Upstairs in your aunt Maris’ house is . . . .
Stuff. Nothing much. Nothing to get excited about.
. . . belonging to a dead woman. With your name.
Still, it’s not like there’s anything you can do about it.
So here you sit, ensconced in her private bath—a huge porcelain monstrosity on squat, grey gargoyle’s feet, filled rim-high with water so hot it seems practically sterile—as you drink her Drambuie and use her handmade soap, each cake individually wrapped in wax paper, with whole chamomile flowers buried in its fragrant white flesh.
You pop another pain pill and chase it with more liqueur, feeling it take hold all at once, its normal force already alcohol-bolstered.
Pulling the plug with your toe, you dip your head underwater, riding a luxuriant swell of fatigue—knowing you shouldn’t, and doing it anyway.
Aunt Maris’ house seems to have that effect on you, generally. But you’re already beginning not to mind, so much.
Especially now that the remains of your latest small miscarriage (hardly worthy of the name, given the sheer traumatic impact of your earlier adventures in haemorrhaging; more of an after-carriage, if anything) have been carefully washed away, and are rapidly disappearing—in a fine, red swirl—down the bathtub drain.
You close your eyes, feeling the pill begin to take hold. You think of Diehl. Of the last time you saw him—the time before the actual last time, in the car. At the hospital, you were always kept carefully separated; the doctors agreed it would be bad for you to have to see him, and he—surprisingly enough—agreed with the doctors. Poor, persecuted Diehl, coming home unexpectedly early from some badly scheduled appointment, only to walk in on you with your skirt hiked up and one hand down your pants, surrounded by a selection from his “secret” stash of emergency pornography.
Gaping at the sight of his supposedly orgasmically challenged wife, head thrown back and face contorted, in the throes of full-fledged, autoerotic ecstasy. His look an amazing mixture of prurient interest and utter betrayal, as though he’d just caught the Virgin Mary scribbling her name and number on some bathroom wall, only to realize his pen was out of ink.

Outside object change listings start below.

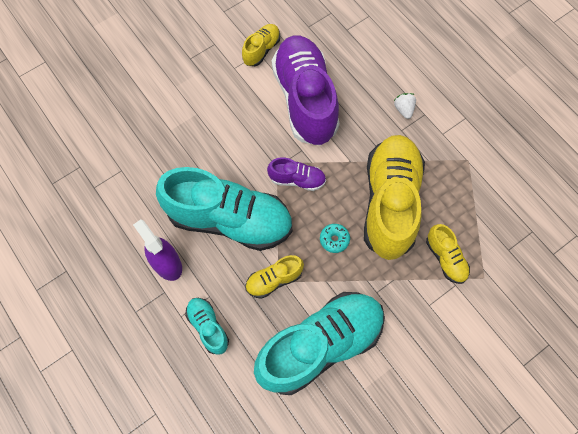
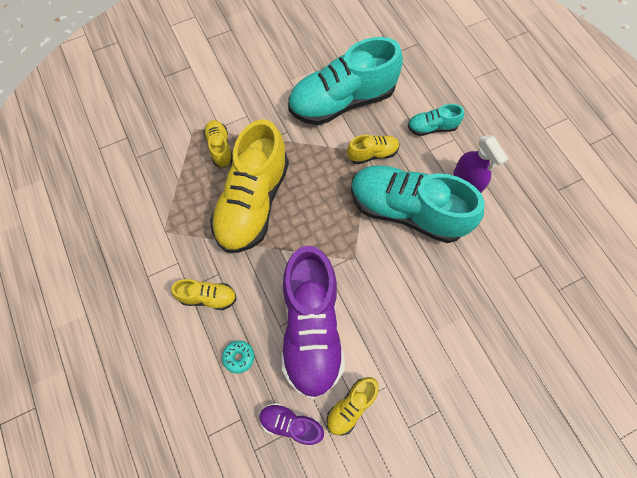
camera: 170 degrees left, 0 degrees up
turquoise shoe [185,298,229,355] -> turquoise shoe turned 105 degrees clockwise [408,104,464,136]
purple shoe [267,157,326,191] -> purple shoe moved to [259,403,324,446]
turquoise donut [320,224,350,253] -> turquoise donut moved to [222,340,254,373]
white strawberry [394,93,416,119] -> yellow shoe [171,279,236,310]

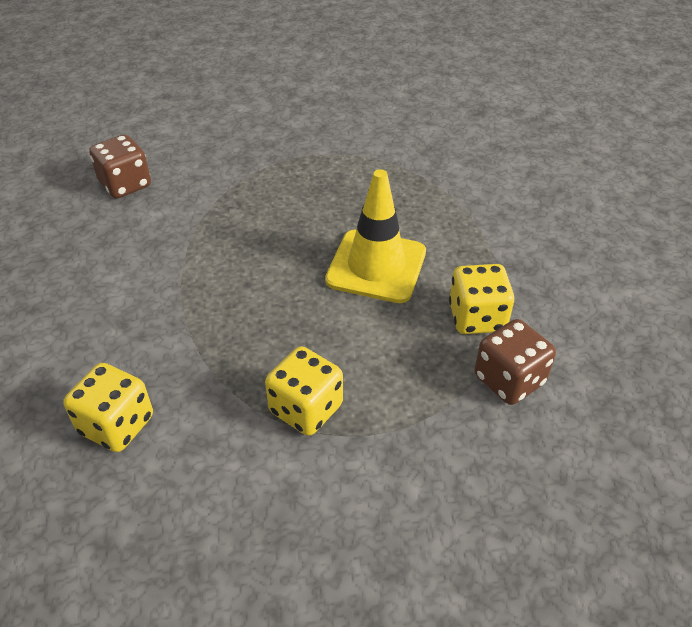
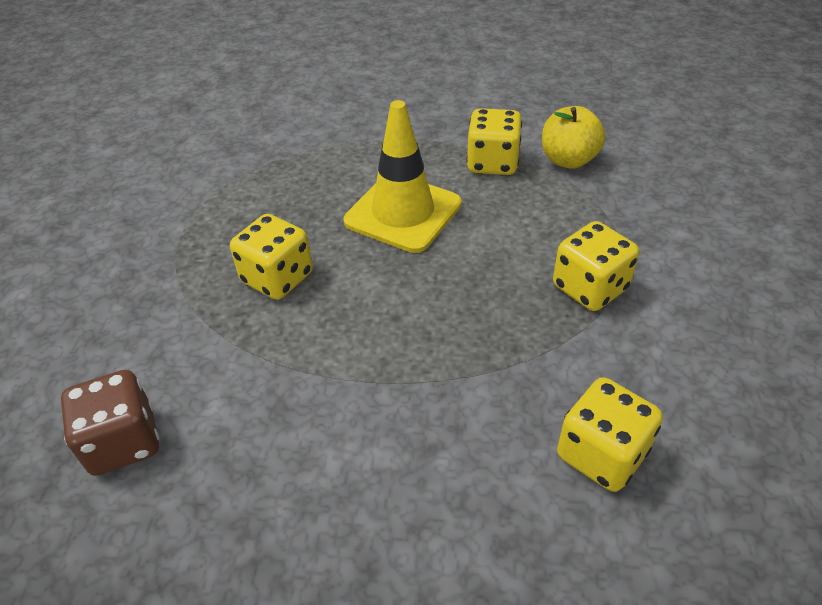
camera: 75 degrees left, 0 degrees up
brown dice [474,319,556,405] -> yellow apple [542,106,605,169]
none -> yellow dice [230,214,313,300]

“You bitch,” was all he’d finally had to say, once he got his mouth working again. “Bitch. Fucking, lying, frigid bitch.”
And: “Only with you,” you replied, weirdly cheerful, as you raised the nearest copy of Mayfair.
The water is almost gone now, though the heat remains; you suppose you might as well lie here until it seeps away entirely, before getting out and into one of Maris’ old flannel robes. Then a hair drier, if you can find one; a towel, if not. Bed, either way.
A slumberous flush seeps through your extremities, making all your still-sore private parts hum with sudden tension. You feel stretched, strafed, empty of everything but your own emptiness. Barely fit to haul yourself up by the tub’s sides and stumble into Maris’ room, where you collapse face down onto her unmade bed.
On the table at your elbow, a blue-glazed bottle—precariously placed—captures the last of the light from the hall, shining like some ill-shaped star.
* * *
Sufiya watches Maris’ straight, pale back fade away down the dark street. Already, she feels a bereft wave of desire knotting inside her, pulling all her pain centres taut with longing. Her teeth ache. The many lines of her face, imperceptible in the hut’s dim light, all spring out fresh and sharp. Her eyes have gone dry as stones.
Well, she says, aloud, in her own, her private language. One is glad enough to be rid of you, my foulest sweetness, my awful mirror. One may even wish the foreign lady joy of you, and to die with a light heart.
There can be, after all, too much of a good thing.
* * *
Much later in the early morning, you think you feel yourself begin to bleed again and turn over, your hand accidentally brushing the bottle from its unstable perch. It wobbles, falls. Shatters.
Scatters, in a frail blue litter of glass.
Something pale blinks, unseen, among the pieces.
You grope for the belt of Maris’ robe, only to find it already open, twisted asunder by the hard, round mass of your—stomach?
You open your eyes, expecting darkness. But the air is full of a soft, bright kind of visual diffusion—a pointillism too lightless to see by, exactly, yet lit all the same and pulsing with things barely seen. Fragrance, ether, carbon, a mere outline, a full-body mist, a bubble of blue-tinged steam. A person-shaped smoke ring, surrounding and penetrating you, stroking you from inside and outside at the same delirious time.
Contractions beat up through your gut and pelvis, painless, rhythmic. Forcing your legs apart. Forcing something up, and out, between them.
You open your mouth and gasp, air-starved—the whole world gone drunken and concave with a transparent film of warp—as something long and pale pulls itself from your packed-full womb, with a wrenching heave, squirming up and over you, pinning you down.
You deflate on contact, with an internal sigh, far too fast to even wonder over. A dream, a nightmare, a life-long fantasy finally come true. The want made flesh.
Pale hair hanging down, its braid unravelling like a spider’s skein. Dark eyes, staring down into yours. Those soft white lips. That knived tongue. Sharp blue teeth, parting.